NYA International
- Formerly: Neil Young Associates
- Company type: Private company
- Industry: Crisis management
- Founded: 1990; 36 years ago
- Defunct: 2018
- Fate: Acquired
- Successor: Crisis24 a GardaWorld company
- Headquarters: London, United Kingdom
- Area served: Worldwide
- Products: kidnap-prevention consultancy, contingency planning, crisis prevention and response
- Website: nyainternational.com at the Wayback Machine (archived November 30, 2016)

= NYA International =

NYA International was a British risk and strategic consulting firm specializing in security and crisis prevention. It operated worldwide with headquarters in London, United Kingdom and had regional offices in New York City, United States and Singapore. The company's consulting services included incident and crisis response, security risk management and crisis management.

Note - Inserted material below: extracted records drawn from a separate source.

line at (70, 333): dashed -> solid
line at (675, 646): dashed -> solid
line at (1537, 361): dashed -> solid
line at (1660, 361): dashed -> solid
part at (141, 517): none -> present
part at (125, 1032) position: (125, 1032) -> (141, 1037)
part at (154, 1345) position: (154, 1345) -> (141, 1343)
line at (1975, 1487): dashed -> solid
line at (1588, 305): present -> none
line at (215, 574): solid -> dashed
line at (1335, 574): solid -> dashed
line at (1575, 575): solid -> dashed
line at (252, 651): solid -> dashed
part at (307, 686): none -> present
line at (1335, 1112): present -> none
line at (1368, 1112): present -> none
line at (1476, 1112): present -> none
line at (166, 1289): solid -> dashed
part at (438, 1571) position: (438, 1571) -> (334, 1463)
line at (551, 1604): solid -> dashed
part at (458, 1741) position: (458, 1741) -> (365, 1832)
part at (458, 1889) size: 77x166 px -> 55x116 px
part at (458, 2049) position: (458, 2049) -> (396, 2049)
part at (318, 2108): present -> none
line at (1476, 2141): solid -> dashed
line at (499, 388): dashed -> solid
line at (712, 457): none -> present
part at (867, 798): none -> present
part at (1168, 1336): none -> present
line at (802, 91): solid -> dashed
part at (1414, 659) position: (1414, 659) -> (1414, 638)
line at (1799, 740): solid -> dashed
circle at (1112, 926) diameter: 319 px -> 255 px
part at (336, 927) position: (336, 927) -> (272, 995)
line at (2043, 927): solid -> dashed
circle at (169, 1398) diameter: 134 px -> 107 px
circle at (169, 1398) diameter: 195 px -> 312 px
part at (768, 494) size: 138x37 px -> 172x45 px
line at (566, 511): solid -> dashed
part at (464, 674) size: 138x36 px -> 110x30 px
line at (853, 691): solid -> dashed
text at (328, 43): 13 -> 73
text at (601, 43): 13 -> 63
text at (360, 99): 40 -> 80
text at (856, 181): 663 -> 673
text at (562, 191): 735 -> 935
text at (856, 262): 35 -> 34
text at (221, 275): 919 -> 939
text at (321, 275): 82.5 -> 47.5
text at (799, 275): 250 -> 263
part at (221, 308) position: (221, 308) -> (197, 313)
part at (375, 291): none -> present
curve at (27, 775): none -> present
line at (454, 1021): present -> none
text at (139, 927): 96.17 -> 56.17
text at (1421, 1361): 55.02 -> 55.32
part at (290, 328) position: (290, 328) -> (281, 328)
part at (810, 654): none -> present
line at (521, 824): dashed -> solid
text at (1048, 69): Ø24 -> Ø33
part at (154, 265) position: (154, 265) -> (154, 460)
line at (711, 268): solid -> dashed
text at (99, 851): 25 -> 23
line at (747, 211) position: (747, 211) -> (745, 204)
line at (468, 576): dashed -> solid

It was acquired by Crisis24 in 2018.

== History ==
NYA International was formed in 1990 as Neil Young Associates, a specialist advisory on kidnap for ransom and marine piracy incidents. In 2005, the company responded to one of the first hijackings by Somali pirates in the Gulf of Aden. In 2007 Neil Young Associates was bought by protective security services provider AmorGroup, before becoming NYA International and part of Aon. In 2015 the company successfully separated from Aon to become independent.

NYA International expanded its global footprint by opening regional offices in New York City, United States and Singapore in 2016. In 2017 the company's board appointed Sir Graham Boyce, the United Kingdom's former ambassador to Qatar, Kuwait and Egypt as chairman.

In 2018 it was acquired by Crisis24 a GardaWorld company.

== Services ==
NYA International's consulting services are broken down into three key areas: incident and crisis response, security risk management and crisis management. The company responds to a number of security related incidents including cyber attack or extortion, kidnap for ransom, malicious product tampering, marine piracy and terrorist attacks. Since 2010 NYA International has been retained by C.V. Starr & Co. (Starr Companies) and since 2011 by American International Group, Inc. for crisis prevention and response services. In 2017 the company partnered with Norwegian Hull Club to offer response support to holders of their Marine Cyber Threat and Extortion insurance.

The company also provides consulting services to organisations and individuals directly, and has worked with a number of industries worldwide. In 2016 NYA International was selected by BRAC, an international development organisation based in Bangladesh and the largest non-government organisation in the world, to conduct a security risk assessment of their organisation.